Question

What is the value of acceleration due to gravity at a height equal to half the radius of earth, from the surface of earth? [take $g = 10\,m{s^{ - 2}}$ on earth’s surface]

Answer 1

Let us know about the acceleration.The net acceleration imparted to objects due to the combined effects of gravitation (from mass distribution within Earth) and centrifugal force (from the Earth's rotation) is symbolised by $g$.

Complete step by step answer:
Gravity acceleration is a vector quantity with both magnitude and direction. Gravity would point directly towards the sphere's centre in a spherically symmetric Earth. Because the Earth's shape is significantly flatter, considerable variances in gravity direction exist:essentially the difference between geodetic and geocentric latitude.

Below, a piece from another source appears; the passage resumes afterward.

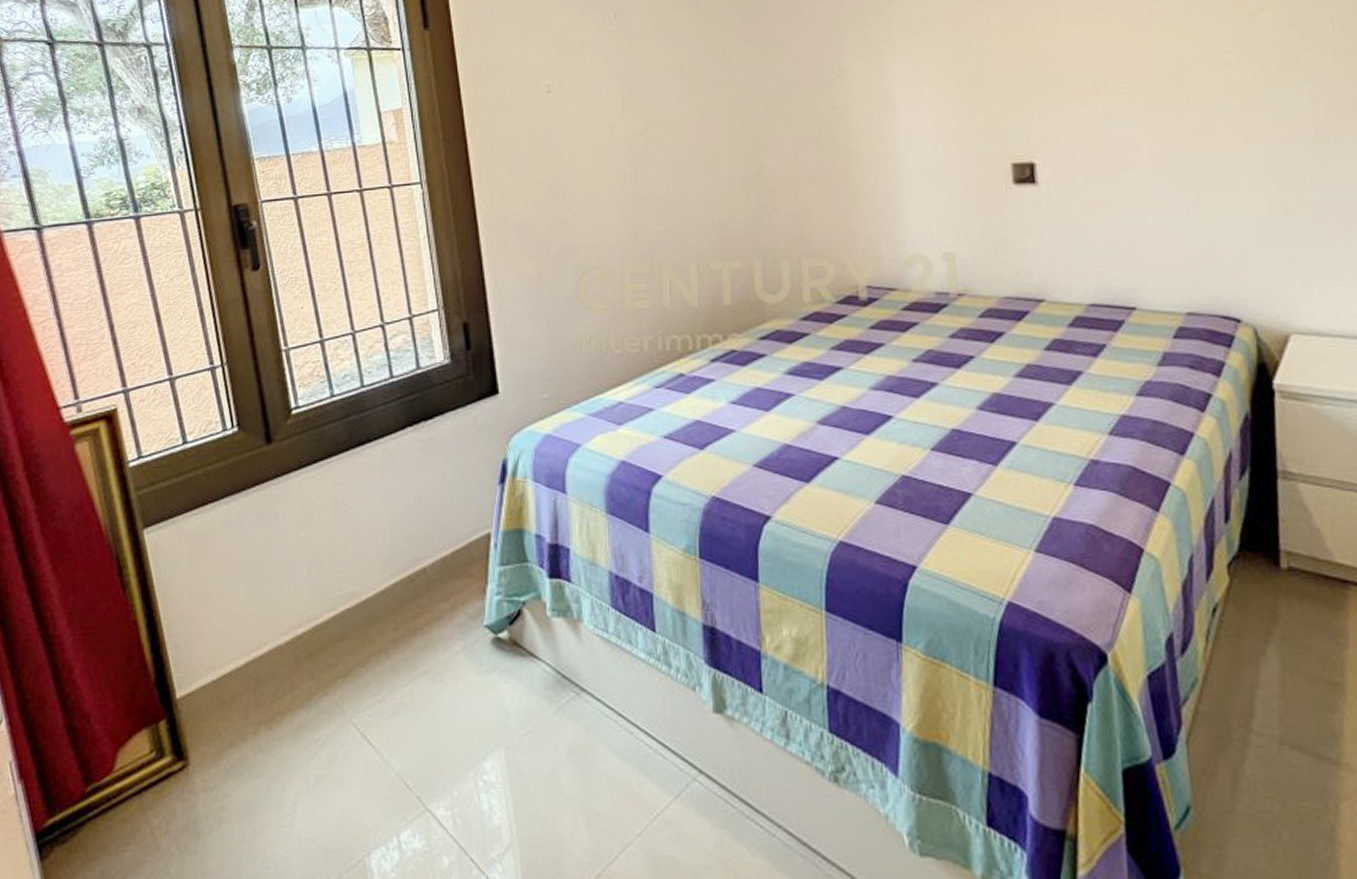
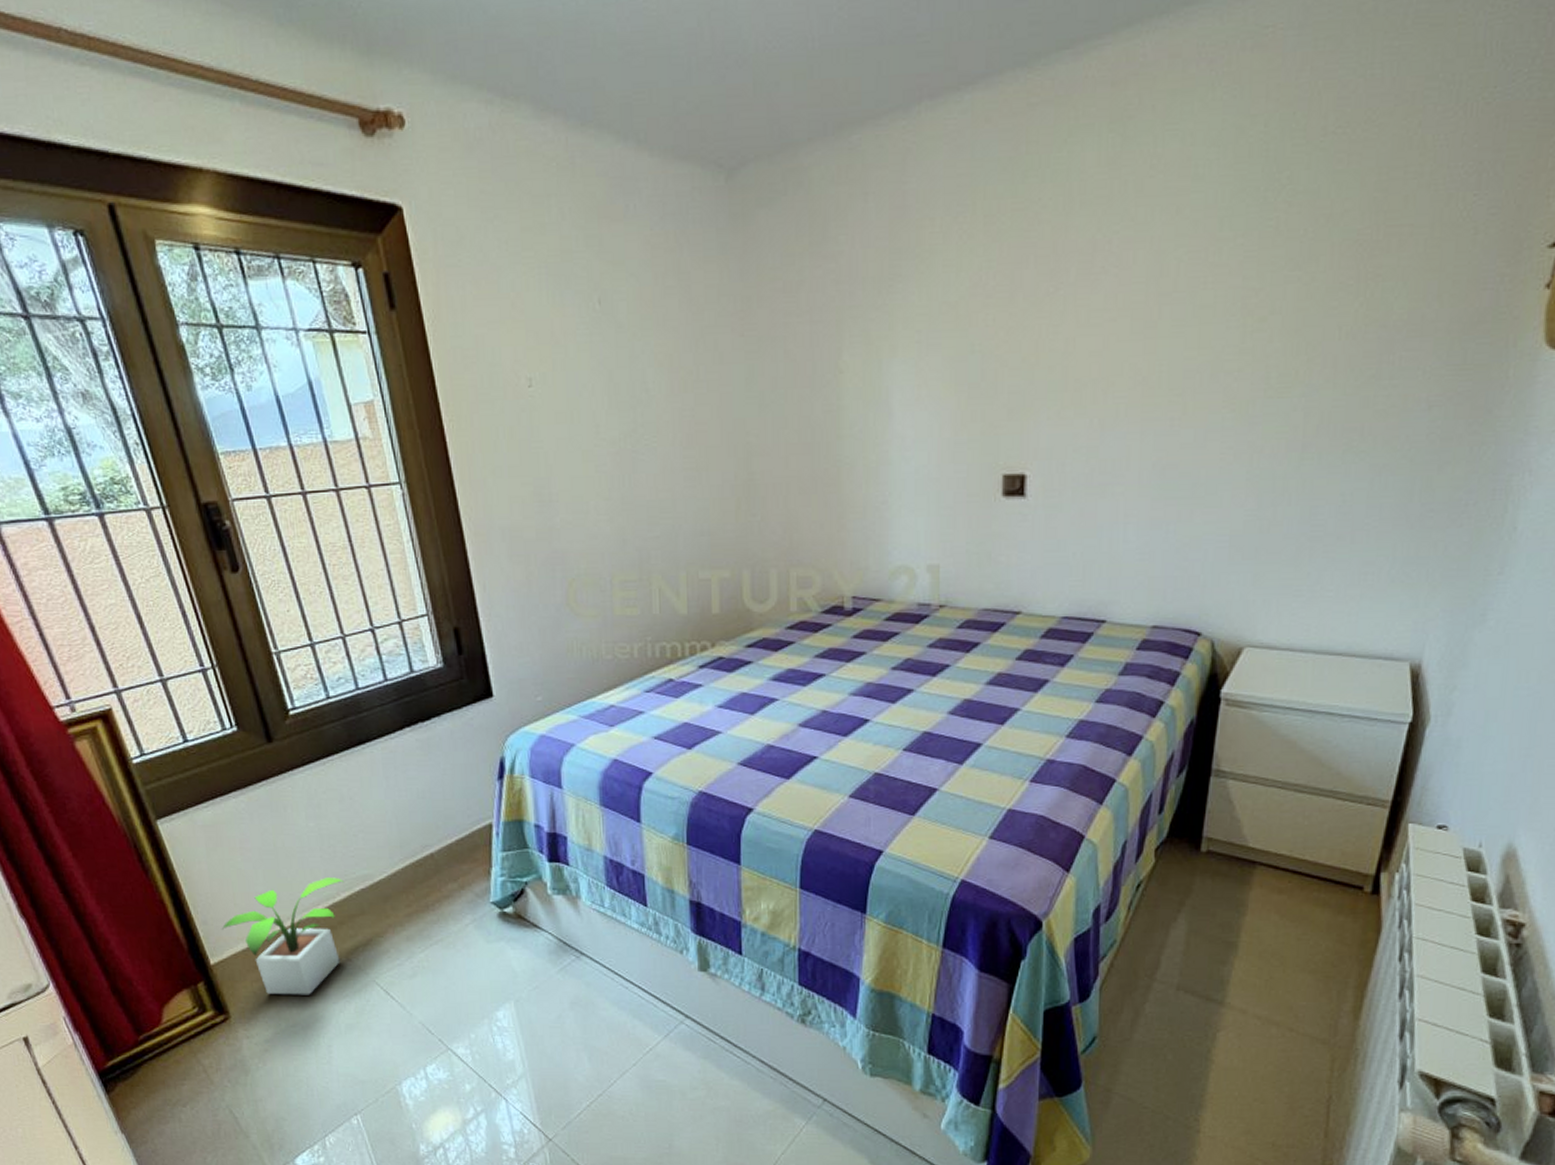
potted plant: none [193,595,329,738] -> present [221,877,344,995]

Local mass anomalies, such as mountains, create smaller deviations, known as vertical deflection.

Let $R$ be the radius of the earth from its surface, and $h$ be the height equivalent to half the radius of the earth from its surface and $M$ is the mass of the earth.The acceleration due to gravity on the earth's surface is given as,
$g = \dfrac{{GM}}{{{R^2}}}$
The acceleration due to gravity at a height is given as,
${g^1} = \dfrac{{GM}}{{{R^2}}}$
$\Rightarrow {g^1} = \dfrac{{GM}}{{{{\left( {\dfrac{R}{2}} \right)}^2}}}$
$\Rightarrow {g^1} = 4g$
$\Rightarrow {g^1} = 4 \times 10$
$\therefore {g^1} = 40\,m{s^{ - 2}}$

Hence, the value of gravity-induced acceleration at a height is $40\,m{s^{ - 2}}$.

Note: This acceleration is expressed in SI units as metres per second squared (in symbols,$m{s^{ - 2}}$) or newtons per kilogramme $\left( {N/kg{\text{ }}or{\text{ }}Nk{g^{ - 1}}} \right).$ Gravitational acceleration near the Earth's surface is around $9.81{\text{ }}m{s^{ - 2}}$, which means that, excluding the effects of air resistance, the speed of an object falling freely will increase by roughly $9.81{\text{ }}m{s^{ - 1}}$ per second.